He's the dream, in supersize

By Margaret Carlson

TIME magazine

September 20, 1999
Web posted at: 3:49 p.m. EDT (1949 GMT)

Political candidates spend millions of dollars on consultants who can sand off the rough edges, buff the family values and come up with a pretested set of nostrums designed to calm the party activists in Iowa and New Hampshire. Follow the rules of the road--never brag, listen to your handlers, hope any controversial thing you ever wrote was pre-database, drop the idea that honesty is the best policy--and you might succeed. By these standards, Donald Trump will be the worst candidate in modern history. As the man once responsible for Georgia beauty Marla Maples' famous tabloid headline, BEST SEX I EVER HAD, Trump, who has a new book out in January, is used to breaking all the rules.
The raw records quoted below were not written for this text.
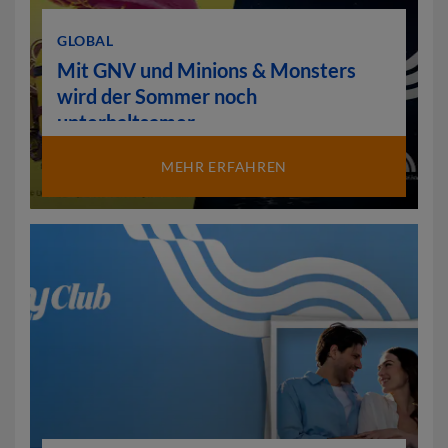
GLOBAL
Mit GNV und Minions & Monsters
wird der Sommer noch
unterhaltsamer
MEHR ERFAHREN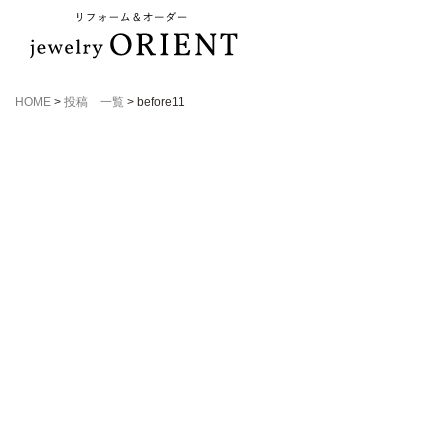
HOME
>
投稿 一覧
>
before11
He gloats. He vamps. He prefers the game to the goal. Darwin is his muse: the Weak must fail. Every thought he has he blurts out. The theme of his book is that he embodies the American Dream--indeed he is the American dream--and he never lets go of that idea. "You can see a long way from the Trump Tower. I'm having fun making great deals, and I'm living the American Dream." When he's not having fun, he's a wall of worry that the American Dream could turn into a nightmare. "View [the American Dream] another way--toward the future--and I can see thunder and lightning. And I'm not the only one." What's it going to take to save the Dream? He's glad you asked. The answer is, A straight shooter. "Straight shooters are going to rule tomorrow... I'm going to shoot straight about foreign threats and I'm going to talk plain about the economy and social issues. My bottom line is: If a policy threatens the Dream, we need to go after it."

Back from the brink of bankruptcy, Trump speaks as the world's most successful real estate developer who can save the economy when it crashes and protect us from terrorism. But, alas, in some places the potential candidate goes all focus-groupy. He promises his version of a chicken in every pot: "I'm going to do everything I can to see that regular Americans can fly as high as their wings will take them." That would be a seductive idea if we could all soar as high as the Donald, who can hop on his private jet and deplane in Palm Beach for his Mar-a-Lago estate. Let's go along for the ride anyway. It'll be nice and bumpy.